# WORK TASK 1:
Quote the lines of the listing below from the line containing "Sicherheitsdatenblätter" through the end of the listing, including both ends, and omit the pictures.

# DOCUMENT EXTRACT:
----

Reputation: 386
We are loading big amounts of data (~200 million rows, ~10GB in size) from SQL Server. The server is SQL Server 2019, running on a Linux machine, with plenty of memory and very fast network. The data is later processed by Spark application, but that doesn't matter, we get the same results with a test application.
The table we're querying is very wide, it has about 100 columns, and the query selects some of those columns, based on the time range. And, since we're running it from Spark, it is distributed among executors and additional time filter is added.
Something like:
select *
from
(select time, col1, col5, col38
from table
where time > '2020-01-01 00:00:00.000'
and time <= '2020-02-01 00:00:00.000') subq
where time > '2020-01-05 00:00:00.000'
and time <= '2020-01-06 00:00:00.000'
Initially, the table had only the unique clustered index (same as PK) on id
(not used in our queries, but essential for other usages) and time
, in that specific order. That, of course, gave us unacceptable results, like hours of loading time.
After we've added non-clustered index on the time column, the timings significantly improved, the loading started to take about 30-40 minutes.
Then we added all the queried columns to the non-clustered index, as 'included' columns. The performance improved dramatically, now that specific query completes in 20-30 seconds!

----

# WORK TASK 2:
Print the forum thread above on loading SQL Server data, in full and verbatim.

Stored dataset items:

----

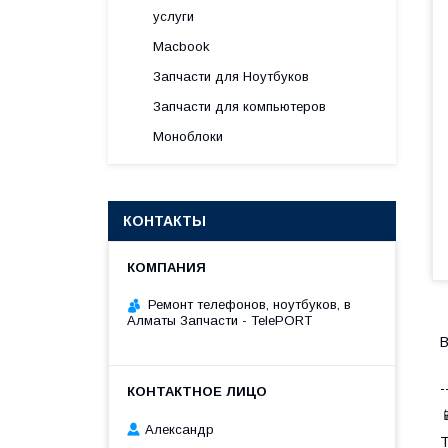
услуги
Macbook
Запчасти для Ноутбуков
Запчасти для компьютеров
Моноблоки
КОНТАКТЫ
Ремонт телефонов, ноутбуков, в
Алматы Запчасти - TelePORT
В
-

Александр
Т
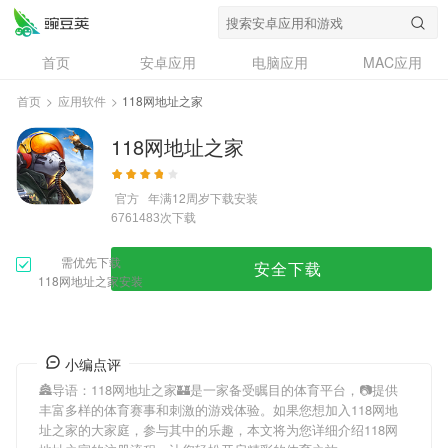
首页
安卓应用
电脑应用
MAC应用
资讯
专题
设计奖
创意应用
首页
>
应用软件
>
118网地址之家
问答
118网地址之家
官方
年满12周岁
下载安装
次下载
6761483
需优先下载
安全下载
118网地址之家安装
小编点评
🏯导语：
118网地址之家
🏰是一家备受瞩目的体育平台，📷提供
丰富多样的体育赛事和刺激的游戏体验。如果您想加入
118网地
址之家
的大家庭，参与其中的乐趣，本文将为您详细介绍
118网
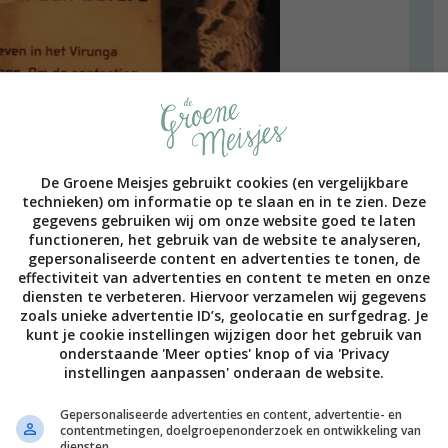
De Groene Meisjes gebruikt cookies (en vergelijkbare
technieken) om informatie op te slaan en in te zien. Deze
gegevens gebruiken wij om onze website goed te laten
functioneren, het gebruik van de website te analyseren,
gepersonaliseerde content en advertenties te tonen, de
effectiviteit van advertenties en content te meten en onze
diensten te verbeteren. Hiervoor verzamelen wij gegevens
zoals unieke advertentie ID’s, geolocatie en surfgedrag. Je
kunt je cookie instellingen wijzigen door het gebruik van
onderstaande 'Meer opties' knop of via 'Privacy
instellingen aanpassen' onderaan de website.
Gepersonaliseerde advertenties en content, advertentie- en
contentmetingen, doelgroepenonderzoek en ontwikkeling van
diensten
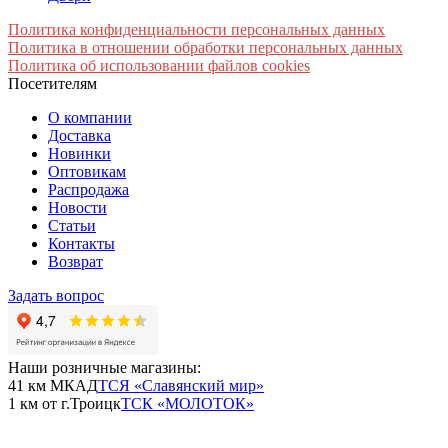
Политика конфиденциальности персональных данных
Политика в отношении обработки персональных данных
Политика об использовании файлов cookies
Посетителям
О компании
Доставка
Новинки
Оптовикам
Распродажа
Новости
Статьи
Контакты
Возврат
Задать вопрос
Наши розничные магазины:
41 км МКАД
ТСЯ «Славянский мир»
1 км от г.Троицк
ТСК «МОЛОТОК»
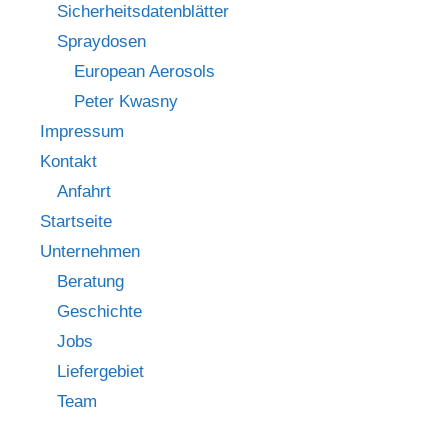
Sicherheitsdatenblätter
Spraydosen
European Aerosols
Peter Kwasny
Impressum
Kontakt
Anfahrt
Startseite
Unternehmen
Beratung
Geschichte
Jobs
Liefergebiet
Team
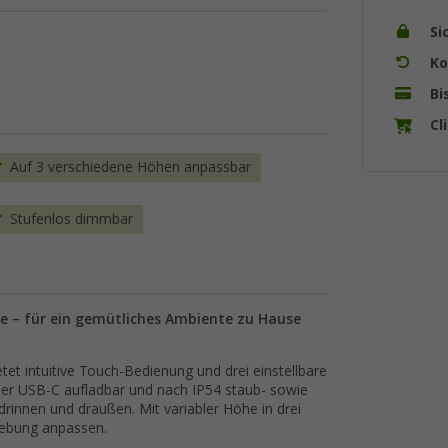
Si
Ko
Bi
Cl
Auf 3 verschiedene Höhen anpassbar
Stufenlos dimmbar
e – für ein gemütliches Ambiente zu Hause
t intuitive Touch-Bedienung und drei einstellbare
er USB-C aufladbar und nach IP54 staub- sowie
 drinnen und draußen. Mit variabler Höhe in drei
mgebung anpassen.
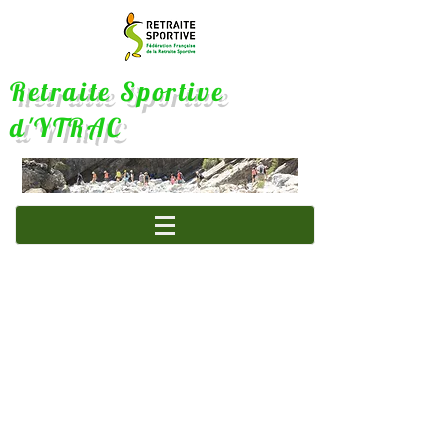
Retraite Sportive
d'YTRAC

----

# OUTPUT 1:
Sicherheitsdatenblätter
Spraydosen
European Aerosols
Peter Kwasny
Impressum
Kontakt
Anfahrt
Startseite
Unternehmen
Beratung
Geschichte
Jobs
Liefergebiet
Team
Si
Ko
Bi
Cl
Auf 3 verschiedene Höhen anpassbar
Stufenlos dimmbar
e – für ein gemütliches Ambiente zu Hause
t intuitive Touch-Bedienung und drei einstellbare
er USB-C aufladbar und nach IP54 staub- sowie
 drinnen und draußen. Mit variabler Höhe in drei
mgebung anpassen.
Retraite Sportive
d'YTRAC

# OUTPUT 2:
Reputation: 386
We are loading big amounts of data (~200 million rows, ~10GB in size) from SQL Server. The server is SQL Server 2019, running on a Linux machine, with plenty of memory and very fast network. The data is later processed by Spark application, but that doesn't matter, we get the same results with a test application.
The table we're querying is very wide, it has about 100 columns, and the query selects some of those columns, based on the time range. And, since we're running it from Spark, it is distributed among executors and additional time filter is added.
Something like:
select *
from
(select time, col1, col5, col38
from table
where time > '2020-01-01 00:00:00.000'
and time <= '2020-02-01 00:00:00.000') subq
where time > '2020-01-05 00:00:00.000'
and time <= '2020-01-06 00:00:00.000'
Initially, the table had only the unique clustered index (same as PK) on id
(not used in our queries, but essential for other usages) and time
, in that specific order. That, of course, gave us unacceptable results, like hours of loading time.
After we've added non-clustered index on the time column, the timings significantly improved, the loading started to take about 30-40 minutes.
Then we added all the queried columns to the non-clustered index, as 'included' columns. The performance improved dramatically, now that specific query completes in 20-30 seconds!